— Texto citado —
════

"[...] o inóspito, árido e descurado processo encontra-se estreitamente relacionado com as correntes espirituais dos povos e [...] as suas diversas concretizações devem ser incluídas entre os mais importantes testemunhos da cultura" (F. Klein (1902))



10/11/2022

Jurisprudência 2022 (63)


Ampliação do objecto do recurso;
convolação


1. O sumário de STJ 24/2/2022 (1238/20.OT8PTG.E1.S1) é o seguinte: 

I. Nas situações em que foram deduzidos um pedido principal e um pedido subsidiário, a parte vencedora da ação se pretender sindicar a decisão do pedido principal, que foi julgado improcedente, deverá fazê-lo através da interposição de um recurso independente ou subordinado, nos termos do artigo 633º, do Código de Processo Civil e não mediante uma ampliação do âmbito do recurso, nos termos do artigo 636º, do mesmo código.

════

— Dados fornecidos —

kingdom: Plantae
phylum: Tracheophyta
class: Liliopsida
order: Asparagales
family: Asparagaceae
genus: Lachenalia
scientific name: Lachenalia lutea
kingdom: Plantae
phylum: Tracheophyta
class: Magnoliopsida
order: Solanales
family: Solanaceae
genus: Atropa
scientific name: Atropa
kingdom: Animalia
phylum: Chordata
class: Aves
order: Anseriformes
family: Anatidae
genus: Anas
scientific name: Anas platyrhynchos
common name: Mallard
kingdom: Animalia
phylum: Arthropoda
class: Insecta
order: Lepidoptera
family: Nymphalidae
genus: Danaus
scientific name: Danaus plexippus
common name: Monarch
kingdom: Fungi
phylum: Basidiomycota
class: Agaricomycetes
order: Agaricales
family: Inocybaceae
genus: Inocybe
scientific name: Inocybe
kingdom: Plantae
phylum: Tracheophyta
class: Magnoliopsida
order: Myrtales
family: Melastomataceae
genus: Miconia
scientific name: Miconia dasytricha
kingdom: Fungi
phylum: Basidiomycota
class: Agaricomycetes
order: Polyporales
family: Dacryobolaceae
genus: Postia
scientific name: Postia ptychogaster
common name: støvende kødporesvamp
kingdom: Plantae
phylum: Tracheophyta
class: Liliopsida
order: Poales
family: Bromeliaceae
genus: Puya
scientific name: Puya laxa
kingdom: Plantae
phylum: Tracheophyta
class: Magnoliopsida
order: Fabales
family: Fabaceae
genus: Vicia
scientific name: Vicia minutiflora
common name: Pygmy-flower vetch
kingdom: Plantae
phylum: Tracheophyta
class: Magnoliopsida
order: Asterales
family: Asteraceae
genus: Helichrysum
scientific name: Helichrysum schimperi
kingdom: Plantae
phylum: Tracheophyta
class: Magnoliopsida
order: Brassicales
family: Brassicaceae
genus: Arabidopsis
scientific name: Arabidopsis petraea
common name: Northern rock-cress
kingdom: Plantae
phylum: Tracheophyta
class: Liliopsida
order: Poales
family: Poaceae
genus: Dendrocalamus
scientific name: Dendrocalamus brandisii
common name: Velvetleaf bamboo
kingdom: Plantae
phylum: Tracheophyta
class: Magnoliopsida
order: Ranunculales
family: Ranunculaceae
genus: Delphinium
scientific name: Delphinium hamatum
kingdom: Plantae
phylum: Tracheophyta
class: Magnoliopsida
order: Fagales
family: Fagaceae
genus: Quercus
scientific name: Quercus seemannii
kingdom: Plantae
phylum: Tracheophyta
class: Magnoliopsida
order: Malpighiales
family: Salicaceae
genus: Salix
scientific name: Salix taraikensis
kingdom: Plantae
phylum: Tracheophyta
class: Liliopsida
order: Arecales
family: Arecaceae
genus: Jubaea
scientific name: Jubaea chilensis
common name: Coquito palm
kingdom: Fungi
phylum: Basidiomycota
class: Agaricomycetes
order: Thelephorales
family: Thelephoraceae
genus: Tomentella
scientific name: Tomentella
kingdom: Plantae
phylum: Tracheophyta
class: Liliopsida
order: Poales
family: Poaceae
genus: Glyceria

════

— O que fazer —
Reproduz o texto citado por inteiro, sem alterar nada.

— Resposta —
"[...] o inóspito, árido e descurado processo encontra-se estreitamente relacionado com as correntes espirituais dos povos e [...] as suas diversas concretizações devem ser incluídas entre os mais importantes testemunhos da cultura" (F. Klein (1902))



10/11/2022

Jurisprudência 2022 (63)


Ampliação do objecto do recurso;
convolação


1. O sumário de STJ 24/2/2022 (1238/20.OT8PTG.E1.S1) é o seguinte: 

I. Nas situações em que foram deduzidos um pedido principal e um pedido subsidiário, a parte vencedora da ação se pretender sindicar a decisão do pedido principal, que foi julgado improcedente, deverá fazê-lo através da interposição de um recurso independente ou subordinado, nos termos do artigo 633º, do Código de Processo Civil e não mediante uma ampliação do âmbito do recurso, nos termos do artigo 636º, do mesmo código.